Zu Punkt 4, Entfristung der §§ 5 und 6 des Niedersächsischen Gleichstellungsgesetzes: Das ist natürlich in unserem Sinne, da hier noch einmal der Gesetzentwurf der SPD-Fraktion vom 11. August 2010 aufgenommen wird. Danke, dass auch Sie den Kampf um die §§ 5 und 6 in ihrer ursprünglichen Form nicht aufgeben und sich nicht durch den unbrauchbaren § 10 des Gesetzentwurfs beirren lassen.

(Beifall bei der SPD und bei der LIN- KEN und Zustimmung bei den GRÜ- NEN)

Zu Punkt 5 Ihrer Forderungen, die Förderung der weggesparten Kleinstfrauenprojekte wieder aufzunehmen: Diese Forderung unterstütze ich ebenfalls

grundsätzlich. Ich möchte aber erst einmal im Einzelnen darauf schauen, wo vielleicht ein höherer oder geringerer Bedarf besteht. Hier hat sich in den letzten sechs Jahren wahrscheinlich einiges verändert.

Zu den Punkten 6 und 7 schlage ich vor, diese an den Kultusausschuss zu übergeben. Wir haben heute Morgen auch schon über den Zukunftstag für Mädchen und Jungen diskutiert. Ich denke, dort ist die entsprechende Fachkompetenz vorhanden.

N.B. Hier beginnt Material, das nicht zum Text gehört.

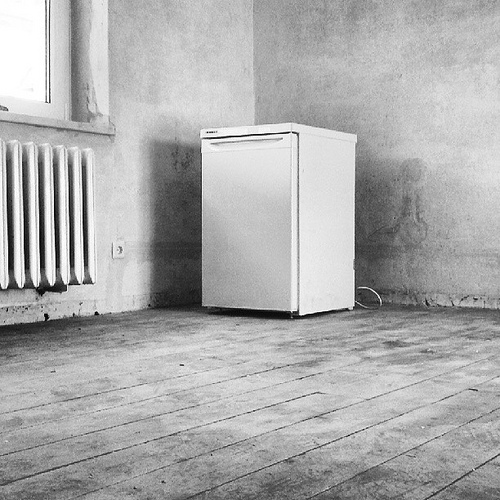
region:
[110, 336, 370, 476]
hard wood piece on floor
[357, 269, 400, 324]
white wire handing from fridge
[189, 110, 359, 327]
white small fridge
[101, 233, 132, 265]
white telephone cord outlet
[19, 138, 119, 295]
heated radiator off ground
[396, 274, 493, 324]
chipped paint on baseboard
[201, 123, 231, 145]
brand name of fridge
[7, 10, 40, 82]
glass window pane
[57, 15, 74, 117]
white wooden frame paint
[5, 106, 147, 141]
empty white window sill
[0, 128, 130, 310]
White radiator on the left side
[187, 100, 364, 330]
White small fridge in the back of the room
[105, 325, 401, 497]
Dirty wooden floorboards slanting diagonally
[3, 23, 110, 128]
Bright window in the upper left corner of the room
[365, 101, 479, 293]
Stained spot on the wall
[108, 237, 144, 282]
Plug for an electrical device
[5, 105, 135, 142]
Large white windowsill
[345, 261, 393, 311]
White cord connecting the fridge to the wall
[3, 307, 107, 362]
Dirt below the radiator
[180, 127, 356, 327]
Large white electrical appliance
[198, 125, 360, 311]
a mini fridge sitting in the corner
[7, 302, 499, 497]
the wooden floor of the room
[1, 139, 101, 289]
a radiator attached to the wall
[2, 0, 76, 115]
a window above the radiator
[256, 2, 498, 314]
the wall behind the mini fridge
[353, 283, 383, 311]
the plug for the mini fridge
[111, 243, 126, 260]
a plug in the wall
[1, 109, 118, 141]
the sill below the window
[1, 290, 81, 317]
the wall below the radiator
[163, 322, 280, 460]
more of the floor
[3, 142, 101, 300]
radiator on the wall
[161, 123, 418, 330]
small white refrigerator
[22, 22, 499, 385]
picture is in black and white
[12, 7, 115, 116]
light coming in from the window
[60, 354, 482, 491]
floor made of wood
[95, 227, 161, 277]
electrical plug in the wall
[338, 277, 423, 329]
cord of the refrigerator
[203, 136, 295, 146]
handle of the refrigerator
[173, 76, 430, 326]
the refrigerator in the corner of the room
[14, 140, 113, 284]
the radiator is white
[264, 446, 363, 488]
dirt on wood floor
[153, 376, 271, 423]
lines on the floor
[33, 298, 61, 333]
black spots on the wall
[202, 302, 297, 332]
shadow under the appliance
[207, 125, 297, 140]
edge of the white appliance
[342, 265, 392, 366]
large electrical cord on ground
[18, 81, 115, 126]
large white window sill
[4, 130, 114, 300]
white radiator on the wall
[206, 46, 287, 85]
edge of the walls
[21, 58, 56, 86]
clear panes of glass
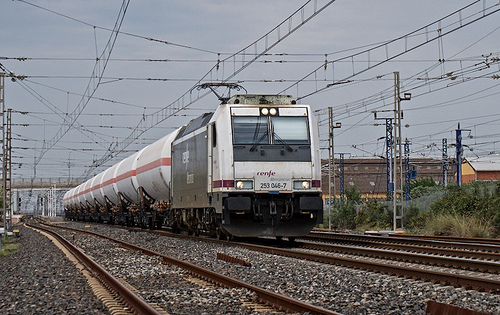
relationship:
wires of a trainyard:
[11, 10, 480, 176] [20, 96, 479, 296]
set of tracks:
[28, 195, 303, 306] [25, 209, 308, 304]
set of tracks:
[22, 195, 345, 315] [25, 209, 308, 304]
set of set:
[278, 238, 468, 279] [22, 195, 345, 315]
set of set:
[330, 216, 468, 252] [225, 239, 500, 292]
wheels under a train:
[62, 201, 306, 236] [60, 82, 330, 237]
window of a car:
[228, 115, 310, 166] [168, 75, 336, 239]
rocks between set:
[40, 232, 447, 302] [296, 216, 500, 250]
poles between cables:
[6, 65, 23, 238] [10, 20, 85, 170]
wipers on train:
[269, 119, 295, 159] [60, 82, 330, 237]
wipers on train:
[248, 126, 269, 152] [60, 82, 330, 237]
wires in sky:
[11, 9, 473, 160] [9, 10, 482, 200]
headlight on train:
[298, 177, 310, 194] [60, 82, 330, 237]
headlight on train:
[234, 177, 254, 190] [60, 82, 330, 237]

Sehr geehrte Kolleginnen und Kollegen, nun zu den Punkten, denen wir nicht zustimmen können. Bei Punkt 1 ist die SPD hin- und hergerissen; da hat sie ein kleines Problem. Wir haben heftig gegen unseren Ministerpräsidenten Gerhard Schröder gekämpft, der 1998 das Frauenministerium abgeschafft hat. Das war zwar keine gute Entscheidung. Aber das Frauenressort kam in das Sozialministerium, und damit wurde die Entscheidung ins Positive verwandelt, und zwar durch eine Frau. Heidi Merk übernahm das Sozialministerium und damit auch die Abteilung für Frauen in die Hand, eine starke Ministerin, die die Gleichstellung gerade in der Kombination mit einem großen Ministerium im Rücken dazu genutzt hat, fortschrittliche Frauenpolitik zu machen.

(Zustimmung bei der SPD und bei den GRÜNEN)

Sie hat gezeigt, dass eine Sozialministerin sehr wohl sehr gute Frauenpolitik machen und dem Ministerpräsidenten zeigen kann, wo es langzugehen hat.

(Zuruf von der SPD: So ist es! - Zuruf von der CDU: Gerade Schröder! Schröder und die Frauen!)

- Ich habe von Frau Merk gesprochen. Wenn Sie zugehört hätten, dann hätten Sie es auch gehört.

Heute wieder ein Frauenministerium einzurichten, halte ich bei dieser Landesregierung für gefährlich. Dieses Ministerium würde mit Sicherheit an einem Katzentisch sitzen. Ich finde es pragmatischer, Forderungen zu stellen, die erfolgversprechend sind, z. B. das Frauenreferat wieder mit einer Abteilungsleiterin zu besetzen.

(Beifall bei der SPD)

Sehr geehrte Kolleginnen und Kollegen von der Fraktion DIE LINKE, Ihre Forderung nach einer Auswertung der Erfolge und Rückschritte stürzt die Landesregierung in ein Chaos. Erfolge würde die Landesregierung vielleicht gerne aufzeigen. Es

wäre aber eine mühselige Suche. Mir fallen gerade gar keine ein.

(Vizepräsidentin Astrid Vockert über- nimmt den Vorsitz)

Eine Auflistung der Rückschritte wäre viel zu umfangreich. Wir haben außerdem genug damit zu tun, vorwärts zu kommen. Ich glaube, Nostalgie bringt uns da nicht weiter.